Analoge Signaturanalyse Fehlersuche auf bestückten Platinen

Der Stromfluss in Abhängigkeit der Spannung, die so genannte »Signatur«, wird als V/I-Kennlinie auf dem PC-Bildschirm dargestellt. Vertikale Ablenkung: Strom, horizontale Ablenkung: Spannung.
Der Stromfluss in Abhängigkeit der Spannung, die so genannte »Signatur«, wird als V/I-Kennlinie auf dem PC-Bildschirm dargestellt. Vertikale Ablenkung: Strom, horizontale Ablenkung: Spannung.

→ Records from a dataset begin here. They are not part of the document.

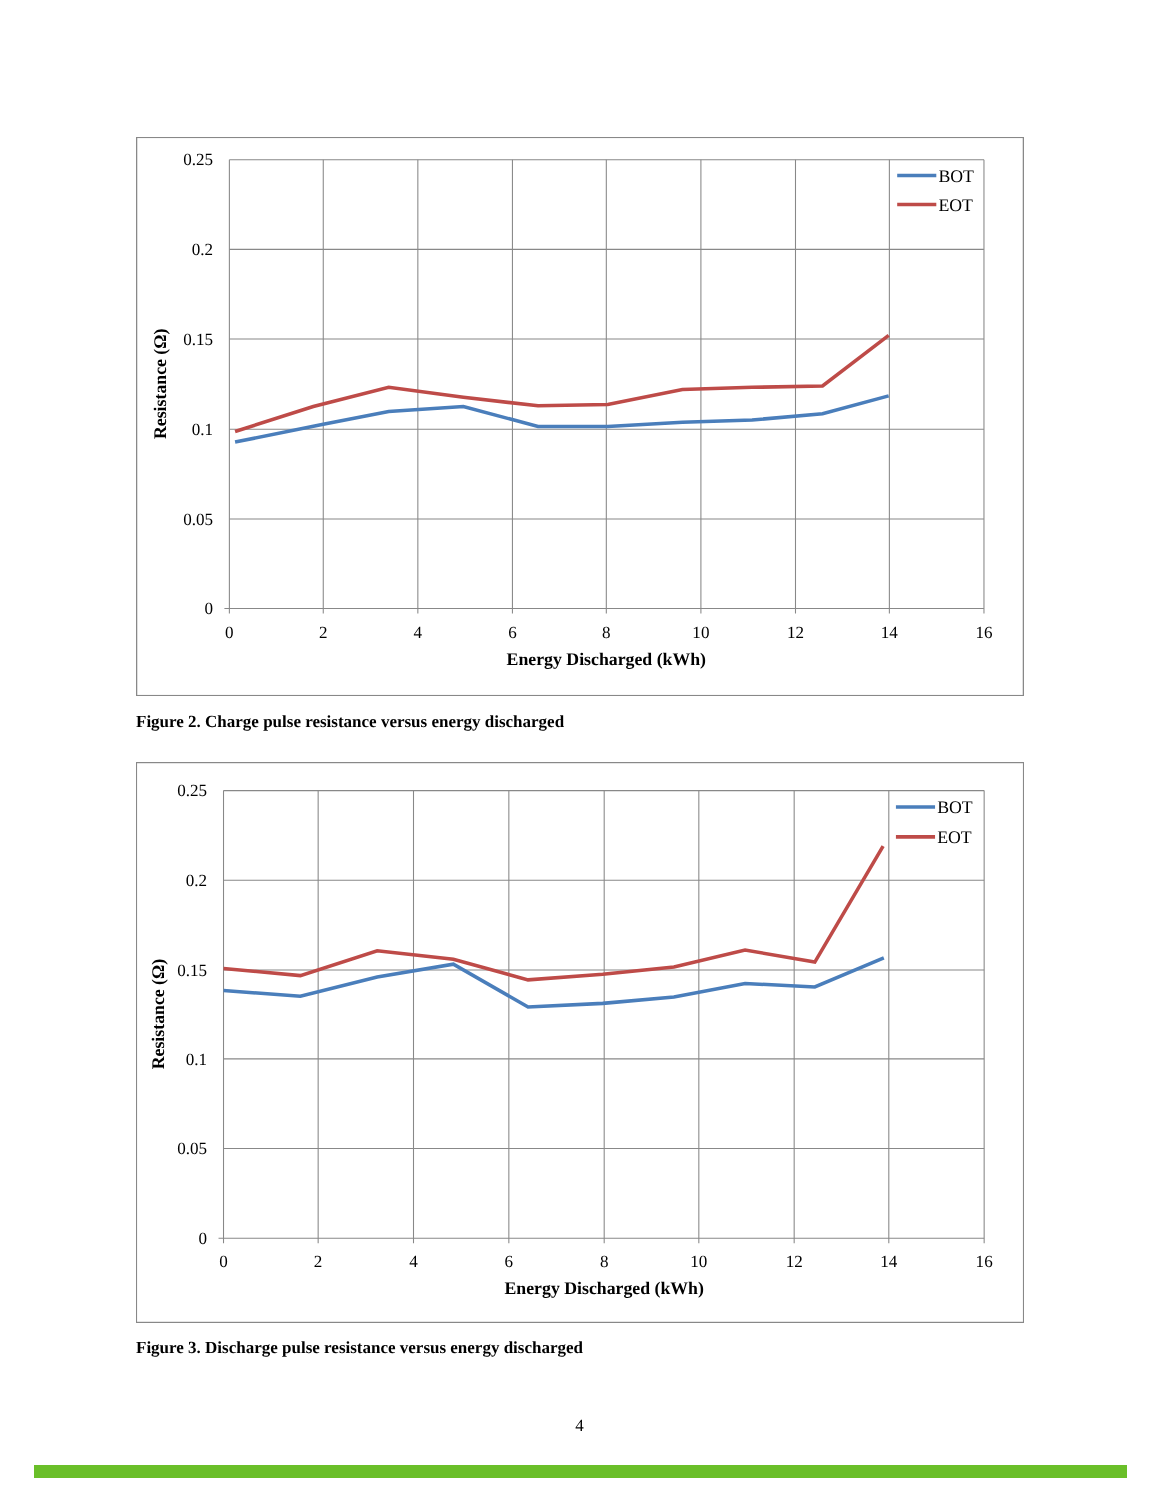0.25
0.2
0.15
0.1
0.05
0
0
2
4
6
8
10
12
14
16
Energy Discharged (kWh)
Resistance (Ω)
BOT
EOT
Figure 2. Charge pulse resistance versus energy discharged
0.25
0.2
0.15
0.1
0.05
0
0
2
4
6
8
10
12
14
16
Energy Discharged (kWh)
Resistance (Ω)
BOT
EOT
Figure 3. Discharge pulse resistance versus energy discharged
4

Fehler auf bestückten Platinen spüren die auf der analogen Signaturanalyse basierenden Spannungs-/Stromtester der Serie »Fados« von ProTAr-Ge (Vertrieb: HT Eurep) auf – und das, ohne dass eine Versorgungsspannung am Prüfling anliegt oder der Anwender Kenntnisse der fehlerhaften Schaltung braucht.

Alle Fados-Geräte sind als Zweikanalsysteme konzipiert und ermöglichen einen anwenderfreundlichen Vergleich einer funktionierenden und einer fehlerhaften Platine. Der Vergleich wird mit einem akustischen Signal unterstützt und nach vorheriger Festlegung einer Toleranz mit einem Gut- bzw. Fehlerton ausgewertet. Eine 2-Kanal-DSO-Funktion, ein Analogausgang von -5 bis +5 Volt und ein Rechteckgenerator mit einem Frequenzbereich von 200 Hz bis 25 kHz sind ebenfalls integriert.

Für die Analyse wird eine sinusförmige Wechselspannung mit Strombegrenzung über zwei Leitungen an einen Schaltungsknoten oder Testpunkt am Prüfling über den Tastkopf angelegt. Der Stromfluss in Abhängigkeit der Spannung, die so genannte »Signatur«, wird als V/I-Kennlinie auf dem PC-Bildschirm dargestellt.

Die Signaturen an einem Verbindungspunkt einer Schaltung können mit der entsprechenden Signatur einer bekannt funktionsfähigen Platine verglichen werden. Gibt es am untersuchten Schaltungsknoten unterschiedliche Bedingungen durch falsche Bauteilwerte, eine unterbrochene Leiterbahn oder einen defekten Halbleiterübergang, wird dies in den unterschiedlichen Darstellungen der Signatur bzw. der V/I-Kennlinie sichtbar. Bei identischen Bedingungen sind die Kennlinien gleich und die Fehlersuche kann an einem anderen Knoten fortgesetzt werden. Es besteht auch die Möglichkeit, einen defekten Prüfling gegen zuvor von einem funktionierenden Produkt gespeicherte Signaturen zu vergleichen. Das hat den Vorteil, dass bei der Fehlersuche kein funktionierendes Referenzprodukt vorhanden sein muss.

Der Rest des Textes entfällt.